Post-treatment surveillance in recurrent female germ cell tumors is not yet well-established. Given the sensitivity of serum markers in disease detection and the concern of radiation, the Society of Gynecologic Oncologists recommended that imaging is not indicated before laboratory or clinical findings [33].

Some novel therapies were proposed for platinum-resistant and multiply relapsed germ cell tumors, mainly in male patients [34]. High-dose chemotherapy plus hematopoietic stem cell rescue was potentially effective in progressively growing testicular cancer [35]. Attempts on target agents, such as sunitinib and bevacizumab, were made based on the role of vascular endothelial growth factor in metastatic germ cell tumors [36, 37]. The pathogenesis of germ cell tumors appears different from other somatic tumors with much less involvement of mutations in those common oncogenes or tumor suppressor genes [38]. Whole-genome sequencing may help determine the complicated features of malignant ovarian germ cell tumors provide important information for personalized medicine.

Conclusions

Given the generally chemo-sensitive feature and reproductive needs of these patients, optimal cytoreduction is warranted to achieve a maximum benefit from subsequent chemotherapy.
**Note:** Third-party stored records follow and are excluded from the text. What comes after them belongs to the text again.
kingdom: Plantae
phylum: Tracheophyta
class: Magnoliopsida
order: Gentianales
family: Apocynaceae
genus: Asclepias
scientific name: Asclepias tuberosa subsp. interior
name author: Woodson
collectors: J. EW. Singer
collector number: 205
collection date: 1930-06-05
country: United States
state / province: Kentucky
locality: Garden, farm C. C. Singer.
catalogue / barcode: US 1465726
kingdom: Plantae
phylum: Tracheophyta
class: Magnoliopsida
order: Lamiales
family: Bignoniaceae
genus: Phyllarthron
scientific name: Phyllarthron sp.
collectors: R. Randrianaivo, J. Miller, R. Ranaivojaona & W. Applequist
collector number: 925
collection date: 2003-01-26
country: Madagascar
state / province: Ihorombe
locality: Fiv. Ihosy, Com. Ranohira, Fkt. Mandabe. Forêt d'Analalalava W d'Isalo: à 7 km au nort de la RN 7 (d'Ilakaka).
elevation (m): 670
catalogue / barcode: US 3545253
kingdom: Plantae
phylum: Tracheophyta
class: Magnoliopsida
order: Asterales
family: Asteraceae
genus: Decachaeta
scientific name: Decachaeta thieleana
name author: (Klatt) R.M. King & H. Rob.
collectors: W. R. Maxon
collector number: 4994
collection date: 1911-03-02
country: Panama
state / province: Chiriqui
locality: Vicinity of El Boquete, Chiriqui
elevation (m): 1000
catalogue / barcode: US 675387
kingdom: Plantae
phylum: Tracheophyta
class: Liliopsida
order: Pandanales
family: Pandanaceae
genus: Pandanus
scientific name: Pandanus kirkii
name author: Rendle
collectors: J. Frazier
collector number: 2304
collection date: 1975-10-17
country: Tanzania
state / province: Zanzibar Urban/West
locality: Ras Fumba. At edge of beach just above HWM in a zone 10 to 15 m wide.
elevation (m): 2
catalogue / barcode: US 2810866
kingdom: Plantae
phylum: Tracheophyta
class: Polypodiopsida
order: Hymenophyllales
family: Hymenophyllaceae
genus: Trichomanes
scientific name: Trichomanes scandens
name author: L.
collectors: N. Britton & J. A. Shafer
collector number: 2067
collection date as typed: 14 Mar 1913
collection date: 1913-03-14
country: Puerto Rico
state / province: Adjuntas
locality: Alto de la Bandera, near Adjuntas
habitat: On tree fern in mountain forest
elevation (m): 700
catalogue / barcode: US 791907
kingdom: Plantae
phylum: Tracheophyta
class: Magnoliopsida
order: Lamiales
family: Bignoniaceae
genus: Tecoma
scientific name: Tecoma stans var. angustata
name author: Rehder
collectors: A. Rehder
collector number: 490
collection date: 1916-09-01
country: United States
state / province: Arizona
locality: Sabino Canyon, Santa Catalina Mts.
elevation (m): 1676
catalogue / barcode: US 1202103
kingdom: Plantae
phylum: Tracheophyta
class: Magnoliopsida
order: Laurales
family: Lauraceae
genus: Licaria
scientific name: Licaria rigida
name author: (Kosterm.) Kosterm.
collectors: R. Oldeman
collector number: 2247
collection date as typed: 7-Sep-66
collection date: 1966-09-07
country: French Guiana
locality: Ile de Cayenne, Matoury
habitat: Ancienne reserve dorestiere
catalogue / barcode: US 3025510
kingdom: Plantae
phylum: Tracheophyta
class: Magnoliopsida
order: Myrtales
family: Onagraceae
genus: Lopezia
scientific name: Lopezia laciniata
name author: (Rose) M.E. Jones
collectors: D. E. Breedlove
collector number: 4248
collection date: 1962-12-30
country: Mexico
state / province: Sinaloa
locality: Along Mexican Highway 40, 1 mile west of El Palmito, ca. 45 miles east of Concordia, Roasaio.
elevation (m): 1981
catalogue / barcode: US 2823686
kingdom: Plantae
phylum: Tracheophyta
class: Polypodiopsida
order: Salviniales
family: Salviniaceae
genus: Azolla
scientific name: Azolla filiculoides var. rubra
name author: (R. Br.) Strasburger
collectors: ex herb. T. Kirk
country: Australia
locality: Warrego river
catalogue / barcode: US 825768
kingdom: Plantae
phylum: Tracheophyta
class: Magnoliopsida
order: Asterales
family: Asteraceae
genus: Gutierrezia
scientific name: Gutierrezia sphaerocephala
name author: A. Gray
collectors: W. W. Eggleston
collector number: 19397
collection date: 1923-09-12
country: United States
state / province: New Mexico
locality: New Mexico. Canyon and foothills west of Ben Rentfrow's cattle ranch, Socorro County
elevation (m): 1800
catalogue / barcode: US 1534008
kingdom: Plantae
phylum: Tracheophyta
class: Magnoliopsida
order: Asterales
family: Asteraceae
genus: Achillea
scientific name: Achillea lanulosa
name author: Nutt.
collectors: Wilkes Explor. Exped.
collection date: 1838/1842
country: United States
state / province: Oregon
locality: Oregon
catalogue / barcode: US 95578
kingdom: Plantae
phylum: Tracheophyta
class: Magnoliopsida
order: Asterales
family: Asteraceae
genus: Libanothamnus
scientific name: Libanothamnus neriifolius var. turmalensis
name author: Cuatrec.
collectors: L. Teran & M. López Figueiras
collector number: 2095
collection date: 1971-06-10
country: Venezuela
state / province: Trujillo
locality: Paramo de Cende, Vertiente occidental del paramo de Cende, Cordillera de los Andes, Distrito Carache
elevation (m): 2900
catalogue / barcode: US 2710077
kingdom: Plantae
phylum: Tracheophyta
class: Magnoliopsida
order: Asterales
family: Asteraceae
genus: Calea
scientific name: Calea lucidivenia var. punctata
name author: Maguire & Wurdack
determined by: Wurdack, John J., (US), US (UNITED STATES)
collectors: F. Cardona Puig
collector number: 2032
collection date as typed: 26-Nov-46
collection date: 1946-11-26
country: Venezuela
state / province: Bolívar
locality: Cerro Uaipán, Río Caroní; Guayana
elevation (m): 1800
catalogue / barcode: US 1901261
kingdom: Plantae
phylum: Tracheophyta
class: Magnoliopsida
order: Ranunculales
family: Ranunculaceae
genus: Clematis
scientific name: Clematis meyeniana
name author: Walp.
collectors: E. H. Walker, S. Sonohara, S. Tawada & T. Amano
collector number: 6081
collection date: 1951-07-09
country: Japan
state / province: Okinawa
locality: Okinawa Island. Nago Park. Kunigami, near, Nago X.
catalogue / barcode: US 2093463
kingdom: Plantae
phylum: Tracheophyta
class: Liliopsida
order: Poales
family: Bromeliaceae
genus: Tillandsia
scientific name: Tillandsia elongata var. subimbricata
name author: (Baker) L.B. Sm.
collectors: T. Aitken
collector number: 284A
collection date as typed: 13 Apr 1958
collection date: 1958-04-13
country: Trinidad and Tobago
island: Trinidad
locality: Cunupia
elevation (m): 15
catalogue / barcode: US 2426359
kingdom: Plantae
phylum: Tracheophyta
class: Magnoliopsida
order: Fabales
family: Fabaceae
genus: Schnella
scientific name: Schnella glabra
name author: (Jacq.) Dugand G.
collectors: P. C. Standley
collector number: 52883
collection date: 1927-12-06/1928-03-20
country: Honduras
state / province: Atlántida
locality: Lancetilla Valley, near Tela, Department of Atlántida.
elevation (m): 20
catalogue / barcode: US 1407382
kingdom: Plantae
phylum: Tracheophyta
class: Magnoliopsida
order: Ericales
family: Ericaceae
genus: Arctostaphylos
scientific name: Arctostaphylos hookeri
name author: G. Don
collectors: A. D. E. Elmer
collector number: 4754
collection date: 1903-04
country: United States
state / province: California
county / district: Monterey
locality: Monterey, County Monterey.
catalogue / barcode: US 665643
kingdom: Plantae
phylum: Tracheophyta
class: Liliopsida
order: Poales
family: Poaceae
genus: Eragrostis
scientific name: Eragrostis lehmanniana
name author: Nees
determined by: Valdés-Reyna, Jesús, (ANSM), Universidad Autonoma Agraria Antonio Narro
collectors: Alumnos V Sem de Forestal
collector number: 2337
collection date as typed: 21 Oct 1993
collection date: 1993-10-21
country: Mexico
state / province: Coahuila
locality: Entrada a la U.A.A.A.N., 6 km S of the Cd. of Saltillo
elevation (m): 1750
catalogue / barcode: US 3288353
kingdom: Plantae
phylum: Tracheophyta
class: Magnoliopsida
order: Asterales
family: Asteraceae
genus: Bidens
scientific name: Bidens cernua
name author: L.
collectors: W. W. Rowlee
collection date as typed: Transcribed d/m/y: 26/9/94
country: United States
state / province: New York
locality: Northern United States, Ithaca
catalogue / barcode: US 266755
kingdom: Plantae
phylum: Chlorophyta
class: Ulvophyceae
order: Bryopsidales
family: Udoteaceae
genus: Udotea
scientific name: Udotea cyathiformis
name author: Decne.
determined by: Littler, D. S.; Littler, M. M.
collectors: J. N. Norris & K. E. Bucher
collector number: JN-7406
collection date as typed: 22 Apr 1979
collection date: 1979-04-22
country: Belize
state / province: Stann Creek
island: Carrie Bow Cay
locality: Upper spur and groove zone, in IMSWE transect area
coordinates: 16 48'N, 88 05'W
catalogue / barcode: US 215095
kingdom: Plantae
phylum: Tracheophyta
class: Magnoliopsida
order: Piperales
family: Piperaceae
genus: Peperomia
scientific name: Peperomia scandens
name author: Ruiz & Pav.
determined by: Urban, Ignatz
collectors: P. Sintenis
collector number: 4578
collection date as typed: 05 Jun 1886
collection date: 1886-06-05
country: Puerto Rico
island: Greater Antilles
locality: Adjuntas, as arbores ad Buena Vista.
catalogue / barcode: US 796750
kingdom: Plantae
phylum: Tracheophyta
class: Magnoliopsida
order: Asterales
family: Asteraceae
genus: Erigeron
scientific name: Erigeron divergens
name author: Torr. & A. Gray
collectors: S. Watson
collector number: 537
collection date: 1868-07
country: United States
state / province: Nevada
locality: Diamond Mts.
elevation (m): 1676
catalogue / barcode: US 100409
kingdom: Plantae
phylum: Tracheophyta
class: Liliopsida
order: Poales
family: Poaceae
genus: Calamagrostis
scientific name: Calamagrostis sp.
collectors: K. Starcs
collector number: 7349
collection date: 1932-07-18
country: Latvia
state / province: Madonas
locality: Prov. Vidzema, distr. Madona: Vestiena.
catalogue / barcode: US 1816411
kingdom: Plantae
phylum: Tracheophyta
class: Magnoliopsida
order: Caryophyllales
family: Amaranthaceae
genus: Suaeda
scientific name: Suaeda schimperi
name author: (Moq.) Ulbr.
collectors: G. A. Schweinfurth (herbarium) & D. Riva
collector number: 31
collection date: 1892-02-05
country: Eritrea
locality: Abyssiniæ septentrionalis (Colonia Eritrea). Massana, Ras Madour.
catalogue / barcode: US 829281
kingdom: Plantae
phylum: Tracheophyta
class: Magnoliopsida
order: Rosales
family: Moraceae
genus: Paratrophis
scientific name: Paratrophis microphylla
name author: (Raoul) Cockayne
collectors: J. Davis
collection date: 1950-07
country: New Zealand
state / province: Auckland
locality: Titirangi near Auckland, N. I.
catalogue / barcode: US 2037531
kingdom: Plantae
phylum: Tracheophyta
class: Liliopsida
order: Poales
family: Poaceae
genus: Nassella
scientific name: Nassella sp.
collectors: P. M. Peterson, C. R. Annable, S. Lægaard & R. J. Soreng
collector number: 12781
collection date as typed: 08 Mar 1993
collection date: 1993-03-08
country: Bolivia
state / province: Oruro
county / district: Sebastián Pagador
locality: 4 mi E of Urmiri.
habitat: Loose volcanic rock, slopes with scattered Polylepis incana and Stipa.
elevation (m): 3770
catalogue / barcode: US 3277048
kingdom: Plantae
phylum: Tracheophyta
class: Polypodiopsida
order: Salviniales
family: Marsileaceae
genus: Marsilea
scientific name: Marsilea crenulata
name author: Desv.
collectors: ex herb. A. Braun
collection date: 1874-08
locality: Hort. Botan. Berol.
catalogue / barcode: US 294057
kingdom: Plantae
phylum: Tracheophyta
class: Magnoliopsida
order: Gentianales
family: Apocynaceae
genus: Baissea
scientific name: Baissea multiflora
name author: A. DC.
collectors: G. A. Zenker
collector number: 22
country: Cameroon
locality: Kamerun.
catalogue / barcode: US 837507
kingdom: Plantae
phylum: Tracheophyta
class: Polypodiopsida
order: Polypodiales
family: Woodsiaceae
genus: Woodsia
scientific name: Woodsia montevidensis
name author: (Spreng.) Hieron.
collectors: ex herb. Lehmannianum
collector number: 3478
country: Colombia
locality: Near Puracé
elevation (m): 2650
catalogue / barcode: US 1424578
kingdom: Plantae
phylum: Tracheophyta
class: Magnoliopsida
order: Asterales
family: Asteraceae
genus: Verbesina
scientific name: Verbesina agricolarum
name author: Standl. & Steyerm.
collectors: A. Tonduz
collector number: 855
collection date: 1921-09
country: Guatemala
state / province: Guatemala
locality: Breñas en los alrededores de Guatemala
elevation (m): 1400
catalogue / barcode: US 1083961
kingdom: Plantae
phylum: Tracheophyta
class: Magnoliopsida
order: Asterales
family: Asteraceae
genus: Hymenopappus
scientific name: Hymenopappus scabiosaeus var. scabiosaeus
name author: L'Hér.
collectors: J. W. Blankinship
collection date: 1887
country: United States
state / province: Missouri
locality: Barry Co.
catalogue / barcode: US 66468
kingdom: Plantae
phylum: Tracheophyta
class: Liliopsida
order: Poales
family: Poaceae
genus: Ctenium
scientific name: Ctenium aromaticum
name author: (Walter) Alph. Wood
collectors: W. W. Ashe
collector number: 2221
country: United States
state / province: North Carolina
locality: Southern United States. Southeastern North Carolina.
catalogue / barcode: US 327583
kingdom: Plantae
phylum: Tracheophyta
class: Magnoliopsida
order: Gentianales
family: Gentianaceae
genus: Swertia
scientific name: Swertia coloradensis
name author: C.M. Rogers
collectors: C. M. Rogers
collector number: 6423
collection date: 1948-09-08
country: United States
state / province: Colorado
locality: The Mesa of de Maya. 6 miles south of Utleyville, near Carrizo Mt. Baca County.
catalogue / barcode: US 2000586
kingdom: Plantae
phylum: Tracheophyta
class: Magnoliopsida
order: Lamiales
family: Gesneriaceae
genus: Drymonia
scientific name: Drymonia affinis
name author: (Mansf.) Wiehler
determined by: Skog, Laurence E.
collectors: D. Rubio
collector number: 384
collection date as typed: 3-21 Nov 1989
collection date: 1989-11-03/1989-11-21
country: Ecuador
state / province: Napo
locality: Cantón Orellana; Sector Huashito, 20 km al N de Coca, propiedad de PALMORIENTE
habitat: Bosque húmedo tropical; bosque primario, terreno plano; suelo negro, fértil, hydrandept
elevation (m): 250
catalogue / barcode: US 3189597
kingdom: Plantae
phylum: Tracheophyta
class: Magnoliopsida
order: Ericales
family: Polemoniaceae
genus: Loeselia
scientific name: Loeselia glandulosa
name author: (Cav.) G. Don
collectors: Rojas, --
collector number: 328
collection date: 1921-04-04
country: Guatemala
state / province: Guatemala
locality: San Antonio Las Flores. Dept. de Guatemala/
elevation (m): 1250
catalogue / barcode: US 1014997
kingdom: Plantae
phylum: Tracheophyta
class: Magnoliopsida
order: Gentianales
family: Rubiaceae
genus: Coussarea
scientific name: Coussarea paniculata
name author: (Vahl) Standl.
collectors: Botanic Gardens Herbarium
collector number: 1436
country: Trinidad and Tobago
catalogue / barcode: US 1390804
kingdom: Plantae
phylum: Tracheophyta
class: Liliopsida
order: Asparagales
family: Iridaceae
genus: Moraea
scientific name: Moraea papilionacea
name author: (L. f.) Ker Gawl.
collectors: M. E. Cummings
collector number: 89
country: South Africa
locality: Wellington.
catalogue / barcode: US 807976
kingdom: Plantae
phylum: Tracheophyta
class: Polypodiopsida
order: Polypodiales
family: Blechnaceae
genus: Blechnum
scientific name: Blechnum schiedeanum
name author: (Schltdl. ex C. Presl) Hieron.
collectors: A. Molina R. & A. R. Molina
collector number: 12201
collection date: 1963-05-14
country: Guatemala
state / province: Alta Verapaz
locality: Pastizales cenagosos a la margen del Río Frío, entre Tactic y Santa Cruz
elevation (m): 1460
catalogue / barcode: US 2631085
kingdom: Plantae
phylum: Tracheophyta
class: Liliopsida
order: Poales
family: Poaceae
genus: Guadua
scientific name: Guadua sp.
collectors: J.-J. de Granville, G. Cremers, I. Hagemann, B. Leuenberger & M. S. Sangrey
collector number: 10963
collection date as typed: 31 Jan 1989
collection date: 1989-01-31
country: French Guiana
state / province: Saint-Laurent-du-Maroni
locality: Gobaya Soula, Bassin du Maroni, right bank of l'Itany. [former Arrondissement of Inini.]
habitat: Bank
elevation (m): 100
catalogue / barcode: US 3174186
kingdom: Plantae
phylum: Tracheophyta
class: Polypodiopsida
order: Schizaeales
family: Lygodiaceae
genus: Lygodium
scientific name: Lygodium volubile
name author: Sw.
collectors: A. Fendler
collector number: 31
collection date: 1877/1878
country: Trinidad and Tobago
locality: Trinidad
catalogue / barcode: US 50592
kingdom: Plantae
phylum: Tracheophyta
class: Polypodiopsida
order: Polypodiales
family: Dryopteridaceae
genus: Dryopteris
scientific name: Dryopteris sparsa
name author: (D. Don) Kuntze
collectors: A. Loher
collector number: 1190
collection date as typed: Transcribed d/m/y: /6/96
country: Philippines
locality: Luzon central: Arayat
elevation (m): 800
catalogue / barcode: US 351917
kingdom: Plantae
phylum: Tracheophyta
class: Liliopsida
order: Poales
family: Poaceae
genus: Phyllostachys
Although long-term survival rate is excellent among ovarian germ cell malignancies under current treatment strategies, relapsing disease after chemotherapy indicates a poor prognosis especially in cases with higher grades and stages. Post-treatment recurrence may have late presentation despite a stable period after salvage therapy, whereas the retroconversion and somatic-type malignant transformation both existed. To the best of our knowledge, it is the first report of ovarian mixed germ cell tumor with both these two phenomenon observed at the same time. We propose that curative surgery that compromises fertility should be considered in these patients with advanced and relapsing disease. Given the rarity of the disease, it is important for clinicians to distinguish those at risk of poorer outcomes and establish individualized postoperative surveillance before the presence of more valid evidence-based guidance. Novel therapeutic agents are under investigation and expected to deliver promising results.